幹彦の目はより険しく尖り、姿勢が前のめりになっていく。

「市原くん、君とは確かに色々あった。だがいまは頼む、正直に言ってくれ」

「本当ですよ、俺じゃないですよ、なんなんですか、昨日からわけのわからないことばっかりだ」

 幹彦は目に疑念を浮かべながら、腕を組んでなにごとかを考えているようだった。思考が口から漏れだしているのか、ぶつぶつ何事かを言うと、畳に拳を打ち付けた。

 それを合図のように、紀子のすすり泣く声があがる。やがて部屋にいる全員が同じように、それぞれの心を鳴かせ始めた。

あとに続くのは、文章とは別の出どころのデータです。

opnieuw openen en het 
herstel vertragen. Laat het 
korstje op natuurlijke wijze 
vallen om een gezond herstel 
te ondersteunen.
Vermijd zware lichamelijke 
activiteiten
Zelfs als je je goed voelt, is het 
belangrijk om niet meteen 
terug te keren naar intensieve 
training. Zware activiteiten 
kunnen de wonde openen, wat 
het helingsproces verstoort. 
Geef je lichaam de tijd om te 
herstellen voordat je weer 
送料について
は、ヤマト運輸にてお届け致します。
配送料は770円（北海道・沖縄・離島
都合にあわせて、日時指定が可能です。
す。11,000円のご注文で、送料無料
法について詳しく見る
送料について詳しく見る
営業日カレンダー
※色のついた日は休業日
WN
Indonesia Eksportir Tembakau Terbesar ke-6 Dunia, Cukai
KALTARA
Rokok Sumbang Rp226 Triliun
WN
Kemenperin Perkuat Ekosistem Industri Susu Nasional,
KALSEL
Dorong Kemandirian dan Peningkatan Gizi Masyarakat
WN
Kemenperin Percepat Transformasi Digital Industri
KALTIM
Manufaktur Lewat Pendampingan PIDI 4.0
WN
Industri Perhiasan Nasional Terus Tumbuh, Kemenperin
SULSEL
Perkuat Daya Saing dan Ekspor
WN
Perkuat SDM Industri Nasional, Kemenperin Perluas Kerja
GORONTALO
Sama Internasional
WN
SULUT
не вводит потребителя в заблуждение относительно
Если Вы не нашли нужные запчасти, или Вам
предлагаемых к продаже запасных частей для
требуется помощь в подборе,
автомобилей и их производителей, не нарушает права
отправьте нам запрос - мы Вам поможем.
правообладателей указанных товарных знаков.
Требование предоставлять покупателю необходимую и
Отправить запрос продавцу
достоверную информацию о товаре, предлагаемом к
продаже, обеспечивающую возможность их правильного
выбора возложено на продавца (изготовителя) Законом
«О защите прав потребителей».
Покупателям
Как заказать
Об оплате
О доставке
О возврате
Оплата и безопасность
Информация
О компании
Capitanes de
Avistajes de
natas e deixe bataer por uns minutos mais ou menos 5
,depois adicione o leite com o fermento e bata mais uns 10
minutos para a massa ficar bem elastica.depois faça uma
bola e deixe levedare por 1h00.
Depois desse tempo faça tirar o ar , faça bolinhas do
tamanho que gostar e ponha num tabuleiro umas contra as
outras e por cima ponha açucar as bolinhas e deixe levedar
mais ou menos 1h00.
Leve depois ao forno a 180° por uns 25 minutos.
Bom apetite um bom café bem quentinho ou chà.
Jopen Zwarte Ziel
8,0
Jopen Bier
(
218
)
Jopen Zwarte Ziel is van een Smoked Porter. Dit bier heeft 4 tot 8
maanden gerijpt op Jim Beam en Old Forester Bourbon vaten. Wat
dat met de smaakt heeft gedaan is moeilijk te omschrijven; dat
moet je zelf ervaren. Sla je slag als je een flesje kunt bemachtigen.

 通夜が始まっても梓馬は、朱里が妊娠していた事実に襲われているばかりだった。誰かのペニスが避妊具をつけないまま、朱里の女性器の中に侵入したのだと。

 翌日の葬式の間もずっと相手のことを考えていた。朱里を車で轢いたドライバーよりも、妊娠させた相手に対してより強い殺意を持っていた。

 葬式の場では、もしかしたらこの中に妊娠させた相手がいるかもと目を光らせていた。誰も彼もが自分よりも、異性に好まれる存在に思えてくる。しかしそれ以上に、朱里が浮気などするわけがないという信頼が、幻想に逃げ込みかけている梓馬を現実に繋ぎとめていた。

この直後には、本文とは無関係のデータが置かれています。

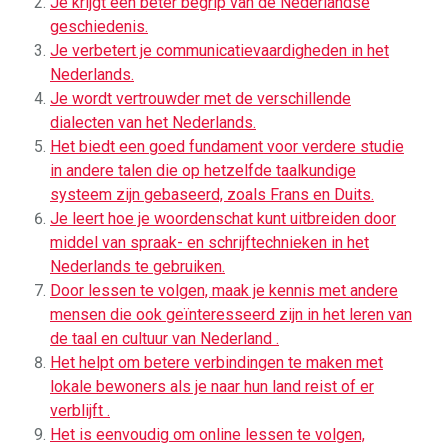
Je krijgt een beter begrip van de Nederlandse
geschiedenis.
Je verbetert je communicatievaardigheden in het
Nederlands.
Je wordt vertrouwder met de verschillende
dialecten van het Nederlands.
Het biedt een goed fundament voor verdere studie
in andere talen die op hetzelfde taalkundige
systeem zijn gebaseerd, zoals Frans en Duits.
Je leert hoe je woordenschat kunt uitbreiden door
middel van spraak- en schrijftechnieken in het
Nederlands te gebruiken.
Door lessen te volgen, maak je kennis met andere
mensen die ook geïnteresseerd zijn in het leren van
de taal en cultuur van Nederland .
Het helpt om betere verbindingen te maken met
lokale bewoners als je naar hun land reist of er
verblijft .
Het is eenvoudig om online lessen te volgen,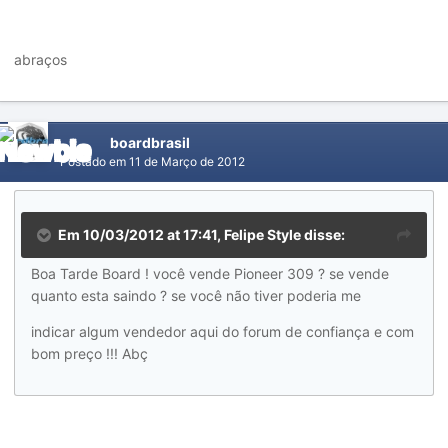
abraços
boardbrasil
Postado em
11 de Março de 2012
Em 10/03/2012 at 17:41, Felipe Style disse:
Boa Tarde Board ! você vende Pioneer 309 ? se vende
quanto esta saindo ? se você não tiver poderia me
indicar algum vendedor aqui do forum de confiança e com
bom preço !!! Abç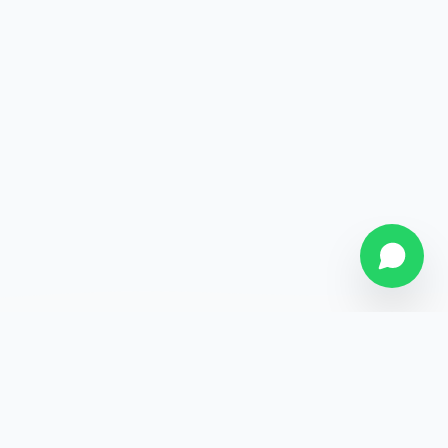
SOBRE NÓS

 幻想の縁で梓馬は、妊娠という話自体が嘘ではないかと真剣に考えていた。あげく、朱里は本当は死んでいないのではないかとまで考え始め、しかし棺に入っていた遺体はまぎれもなく自分の恋人だったことを反芻すると、現実の彼岸が近くなる。そこにあるのは、女性がどうすれば妊娠するかということだった。

 梓馬は短時間で受けた極限のストレスで、思考能力をすり減らしていた。だから目にした数字にも対して意味も見いだせずにいた。

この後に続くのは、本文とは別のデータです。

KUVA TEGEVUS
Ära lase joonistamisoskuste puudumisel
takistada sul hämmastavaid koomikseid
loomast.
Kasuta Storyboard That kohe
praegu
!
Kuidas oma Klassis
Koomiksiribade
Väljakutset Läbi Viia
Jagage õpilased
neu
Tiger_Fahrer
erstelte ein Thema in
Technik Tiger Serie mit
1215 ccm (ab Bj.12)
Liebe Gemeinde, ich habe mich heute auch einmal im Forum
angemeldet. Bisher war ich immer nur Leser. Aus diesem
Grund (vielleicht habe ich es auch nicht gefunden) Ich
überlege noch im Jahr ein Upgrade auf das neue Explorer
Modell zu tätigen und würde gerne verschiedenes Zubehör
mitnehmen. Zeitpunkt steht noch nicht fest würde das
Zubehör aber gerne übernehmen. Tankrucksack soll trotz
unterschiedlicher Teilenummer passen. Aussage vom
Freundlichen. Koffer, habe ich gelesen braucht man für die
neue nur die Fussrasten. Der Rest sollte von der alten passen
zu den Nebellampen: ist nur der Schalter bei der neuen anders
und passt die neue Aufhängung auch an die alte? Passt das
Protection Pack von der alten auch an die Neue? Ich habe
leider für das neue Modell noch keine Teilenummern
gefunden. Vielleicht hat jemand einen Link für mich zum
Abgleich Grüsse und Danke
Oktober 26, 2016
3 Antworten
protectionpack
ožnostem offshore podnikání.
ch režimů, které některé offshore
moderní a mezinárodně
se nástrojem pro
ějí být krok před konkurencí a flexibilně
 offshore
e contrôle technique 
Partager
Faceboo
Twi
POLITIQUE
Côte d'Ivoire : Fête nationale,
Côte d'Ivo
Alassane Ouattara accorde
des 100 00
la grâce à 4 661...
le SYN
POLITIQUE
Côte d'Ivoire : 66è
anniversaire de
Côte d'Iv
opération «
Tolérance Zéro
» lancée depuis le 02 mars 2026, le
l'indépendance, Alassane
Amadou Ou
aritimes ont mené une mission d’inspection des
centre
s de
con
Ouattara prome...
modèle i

 葬式が終わるとクラスメイトたちは輪になって、表向きは神妙そうな顔をしていた。しかし話している内容は、この後どこで飯を食べるかというものだった。梓馬に気を遣って聞こえないようにしているようだが、知っている人間が死んだという珍しい体験に浮かれているのは間違いなかった。たった一つの救いは、彼らに朱里の妊娠が隠されているということだ。もし知らされていれば、この集会はより楽しいものになる。

 梓馬はますます判断能力を失っていき、ここにいる全員が朱里の死を心から楽しんでいると、本気で信じ込んでいた。その妄想に煽られて、次にちらりとでも笑顔を見せる奴がいたら、思いっきり顔面を殴ろうと決めていた。

「話したいことがあるんだけど」

 そうした矢先、ふいにかけられた声に顔を向けると、いたのは沙月だった。

「なんだよ」

「あたしはまだお前のこと信用してないよ」

「いい加減にしろよ、俺じゃないって言っただろうが」

 梓馬の声は場違いに大きく、周囲の注目を集めてしまう。

 沙月は表情を潰すと、

「場所変えよ」

 と言って歩き出した。小さな背丈が上下に跳ねて、あっという間に距離が離れていく。梓馬は大股で追いかけたが、距離が縮まるとそれ以上は詰めなかった。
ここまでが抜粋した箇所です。